Brent futures declined as much as 0.5 percent, while the U.S. benchmark West Texas Intermediate slipped 0.7 percent. Sudanese President Umar al-Bashir and South Sudan’s Salva Kiir will meet in the Ethiopian capital Addis Ababa on Jan. 13, having agreed last week to set up a demilitarized zone along their border “without further delay.” Morgan Stanley said that Brent will come under pressure as demand eases after winter in the Northern Hemisphere and supplies in Angola, Nigeria and South Sudan are restored.
“The improved supply-demand balance should put marginal downward pressure on Brent prices over the next few months,” Hussein Allidina, head of commodities research at Morgan Stanley in New York, said in a report. “We assume production will return from South Sudan through 2013.”
Brent for February settlement slipped 43 cents to $110.88 a barrel on the London-based ICE Futures Europe exchange at 1:34 p.m. local time. The European benchmark was at a premium of $18.23 to WTI, in line with the closing level on Jan. 4, the narrowest in more than three months.
Crude for February delivery declined as much as 64 cents to $92.45 a barrel in electronic trading on the New York Mercantile Exchange. The contract advanced to $93.09 on Jan. 4, the highest settlement since Jan. 2.
South Sudan, which gained independence from Sudan in July 2011, halted its 350,000 barrel-a-day crude production last January after accusing authorities in Khartoum, the Sudanese capital, of stealing $815 million of its oil. Sudan said it took the crude to recoup unpaid transportation and processing fees. That dispute and others, including differences over border security, brought the neighbors to the brink of war in April.
Prices in New York capped a fourth weekly gain on Jan. 4 after a Labor Department report showed employers in the U.S. added 155,000 workers in December, exceeding the 152,000 median forecast in a Bloomberg survey.
Last week’s rally took WTI futures to technical resistance along the 50-week moving average, according to data compiled by Bloomberg. This indicator is around $93.70 a barrel today. Sell orders tend to be clustered near chart-resistance levels.
Hedge funds raised bullish bets on WTI to the highest level in 11 weeks before lawmakers passed a bill to undo automatic tax increases that threatened the U.S. economy.
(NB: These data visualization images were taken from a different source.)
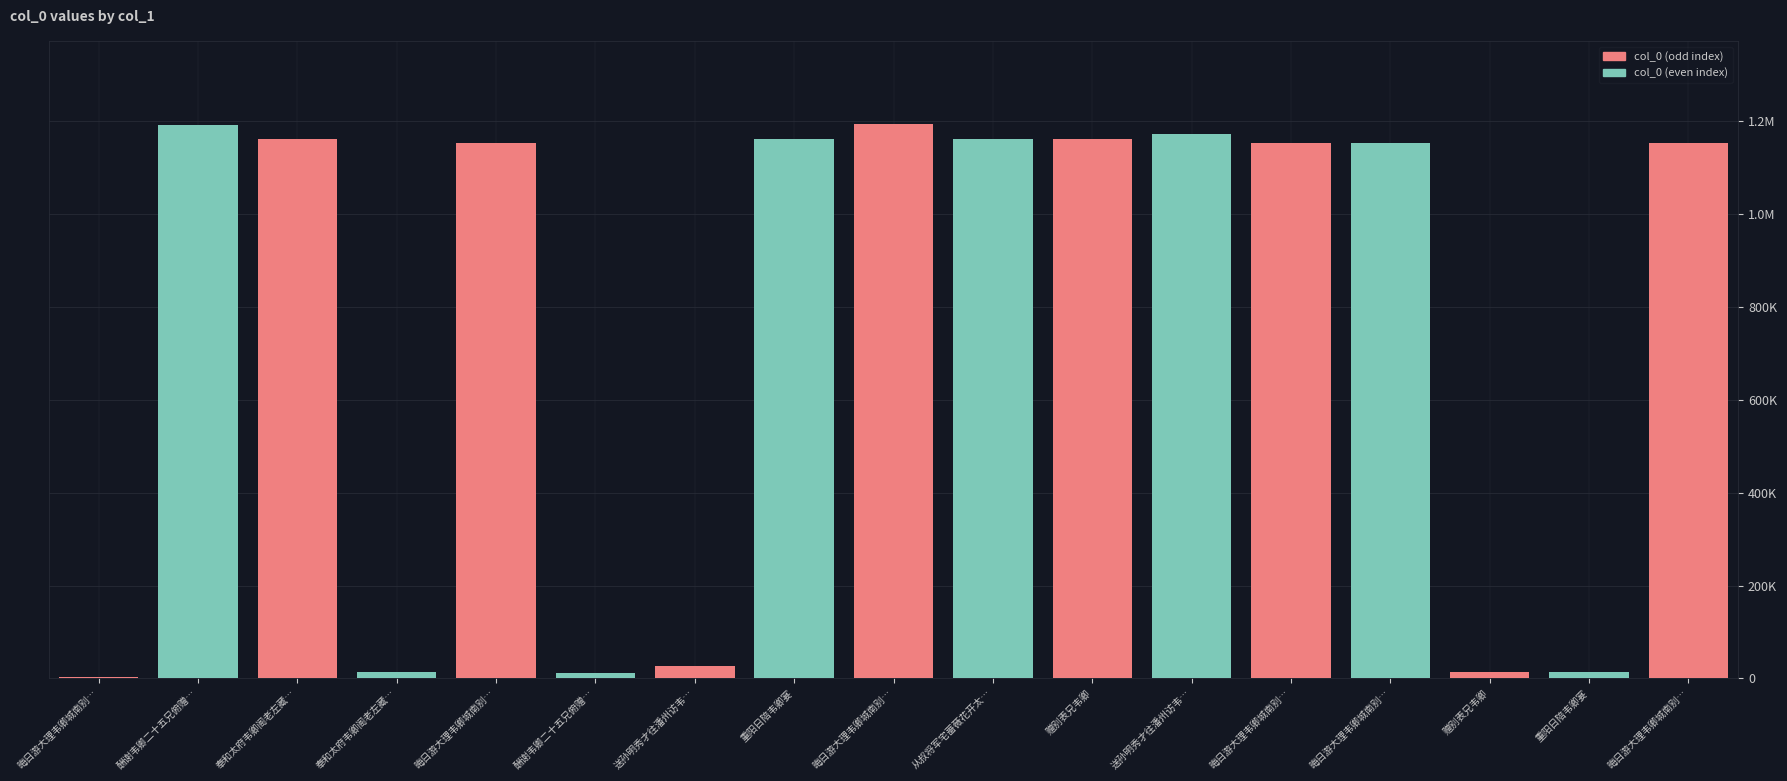

Is it true that the value at 赠别表兄韦卿 is 18561?

False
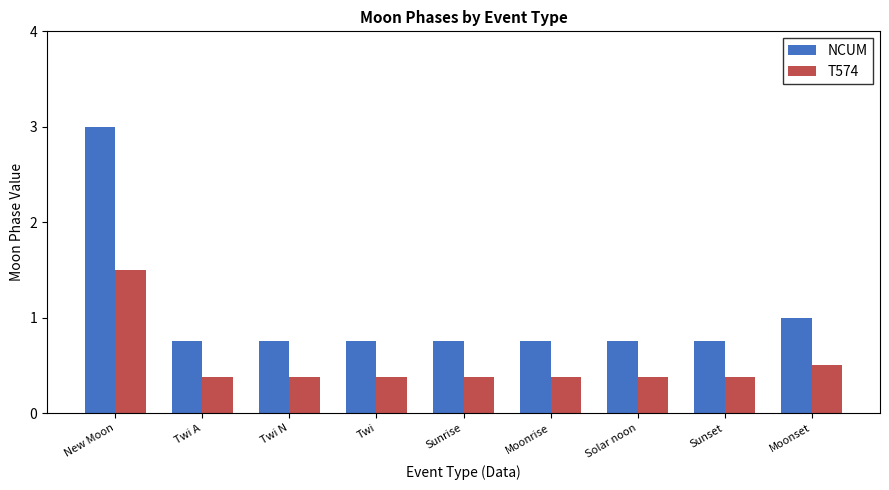

What value does the T574 series have at Moonset?

0.5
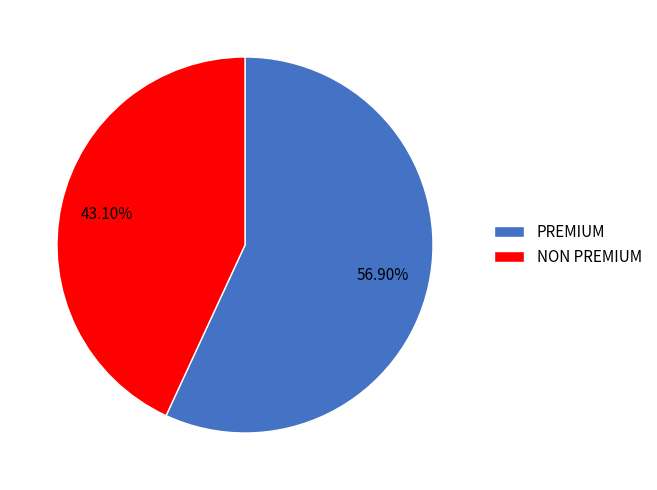

To the nearest percent, what percentage of the pie is NON PREMIUM?

43%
The House of Representatives approved a Senate bill at 11 p.m. on Jan. 1, protecting 99 percent of households from higher income taxes.
Money managers boosted net-long positions by 11 percent in the seven days ended Jan. 1 to the most since Oct. 16, the Commodity Futures Trading Commission’s Commitments of Traders report showed on Jan. 4.
In London, hedge funds and other money managers raised bullish bets on Brent crude to their highest level in nine months, according to data from ICE Futures Europe.
Speculative bets that prices will rise, in futures and options combined, outnumbered short positions by 139,111 lots in the week ended Dec. 31, the London-based exchange said today in its weekly Commitment of Traders report.
Daily exports of North Sea Brent, Forties, Oseberg and Ekofisk crudes, which make up the Dated Brent benchmark, will increase by 16 percent in February from this month, loading programs obtained by Bloomberg News show. Exports will be 942,857 barrels a day versus 812,903 barrels in January, according to the plans.
Dated Brent is used to price more than half of the world’s oil supplies. Loading programs are monthly schedules of crude shipments compiled by field operators to allow buyers and sellers to plan their supply and trading activities.